Please check the new seed accelerator company directory here.

NESTA research

Kirsten Bound and Paul Miller recently undertook a significant piece of work to define, describe, and analyze seed accelerators on a global basis.  The result of which can be found on the NESTA page: “The Startup Factories“.  [Direct link to their PDF paper.]  I spoke to Kirsten a couple of times prior to and during their research, and they developed a real sense of the opportunities and challenges of startup accelerators.

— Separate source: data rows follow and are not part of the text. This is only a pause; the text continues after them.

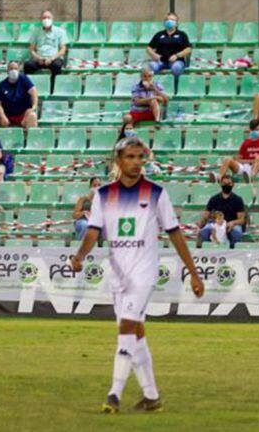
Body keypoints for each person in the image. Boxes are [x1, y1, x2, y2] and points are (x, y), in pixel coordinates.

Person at [68, 136, 205, 414]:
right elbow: (93, 230)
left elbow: (175, 233)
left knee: (126, 330)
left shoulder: (156, 193)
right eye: (129, 157)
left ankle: (114, 394)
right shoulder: (104, 195)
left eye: (140, 157)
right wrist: (80, 256)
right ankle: (151, 397)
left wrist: (193, 272)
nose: (136, 162)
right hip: (119, 275)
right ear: (118, 161)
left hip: (144, 274)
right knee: (137, 334)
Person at [217, 119, 259, 183]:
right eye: (253, 130)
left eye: (257, 130)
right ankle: (219, 178)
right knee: (227, 160)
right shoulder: (246, 143)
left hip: (258, 167)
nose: (255, 132)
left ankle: (251, 177)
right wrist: (250, 161)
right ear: (250, 130)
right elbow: (239, 159)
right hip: (245, 167)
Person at [0, 61, 38, 130]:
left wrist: (33, 108)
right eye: (11, 68)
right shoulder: (1, 85)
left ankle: (30, 139)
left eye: (16, 68)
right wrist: (3, 116)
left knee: (32, 116)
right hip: (6, 115)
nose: (13, 71)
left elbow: (34, 93)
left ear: (19, 70)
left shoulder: (24, 80)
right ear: (7, 70)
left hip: (23, 115)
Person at [25, 9, 68, 90]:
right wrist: (38, 58)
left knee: (57, 65)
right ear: (41, 19)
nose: (46, 19)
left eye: (48, 17)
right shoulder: (35, 31)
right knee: (28, 65)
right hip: (39, 59)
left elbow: (63, 50)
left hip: (53, 58)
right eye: (44, 18)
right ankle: (30, 89)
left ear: (52, 19)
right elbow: (31, 49)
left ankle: (53, 89)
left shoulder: (60, 31)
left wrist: (52, 58)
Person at [200, 175, 248, 247]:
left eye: (229, 183)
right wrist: (200, 225)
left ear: (233, 184)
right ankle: (209, 249)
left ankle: (233, 252)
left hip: (231, 223)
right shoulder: (214, 198)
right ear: (220, 184)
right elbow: (206, 215)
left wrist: (233, 223)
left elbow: (241, 220)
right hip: (216, 223)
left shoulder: (238, 199)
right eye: (224, 183)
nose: (226, 185)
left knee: (237, 233)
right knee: (205, 231)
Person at [146, 12, 192, 79]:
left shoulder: (182, 35)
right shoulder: (159, 34)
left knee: (176, 68)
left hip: (176, 61)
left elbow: (188, 49)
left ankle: (176, 86)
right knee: (151, 67)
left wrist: (177, 56)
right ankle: (155, 86)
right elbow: (149, 48)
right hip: (161, 61)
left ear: (176, 23)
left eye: (172, 20)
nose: (169, 21)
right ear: (164, 22)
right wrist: (154, 55)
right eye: (168, 19)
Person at [72, 176, 102, 240]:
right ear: (90, 186)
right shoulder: (83, 199)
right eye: (94, 185)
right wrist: (84, 212)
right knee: (86, 225)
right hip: (82, 221)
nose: (97, 187)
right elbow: (74, 215)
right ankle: (80, 246)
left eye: (99, 185)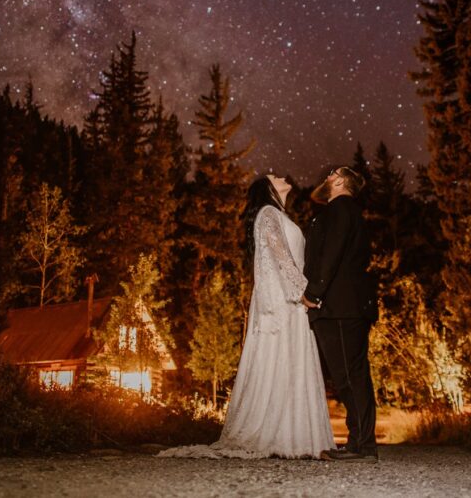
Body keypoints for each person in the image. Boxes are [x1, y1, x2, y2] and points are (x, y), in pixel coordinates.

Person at [159, 174, 335, 459]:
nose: (281, 175)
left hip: (292, 299)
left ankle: (295, 435)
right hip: (283, 300)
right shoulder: (267, 213)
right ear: (267, 188)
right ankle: (275, 434)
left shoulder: (278, 214)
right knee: (280, 359)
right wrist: (304, 292)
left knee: (292, 362)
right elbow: (280, 257)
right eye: (274, 176)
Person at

While I didn’t have time to make NESETA’s half-day conference on seed accelerators last week, a friend of mine (Mark Littlewood of the BLN) did and wrote about it here: “Do we need startup factories?“.  The key element can be found at the bottom of his post, where Mark echo’s something I’ve been saying since my very first paper.  Only the best, top-tier seed accelerators will truly be of value to entrepreneurs. And the followers, the “me-too” seed accelerators that are starting to pop up everywhere, will be of little to negative value.  While in the long run it will be easy to tell between the two, in the short term I am afraid that startup founders may get fleeced.  Startup accelerators need to clearly understand their unique advantages that can allow them to recruit some of the best startups away from the Y Combinators and TechStars of the world.  If they can’t offer that level of value, it might not be worth it for them to exist.

The NESTA report is quite well written and clear.  Some of the data is a little dodgy; in particular I’m not a fan of the Tech cocktail rankings at all, since they have yet to mention what data they’re using to create the rankings.  (I personally believe that it overly weights the accelerators that more freely share data.)  But overall, it’s a great resource.

If you do have comments, please share them with the writers.  The discussion paper is currently in draft form, but they hope to finalize it soon.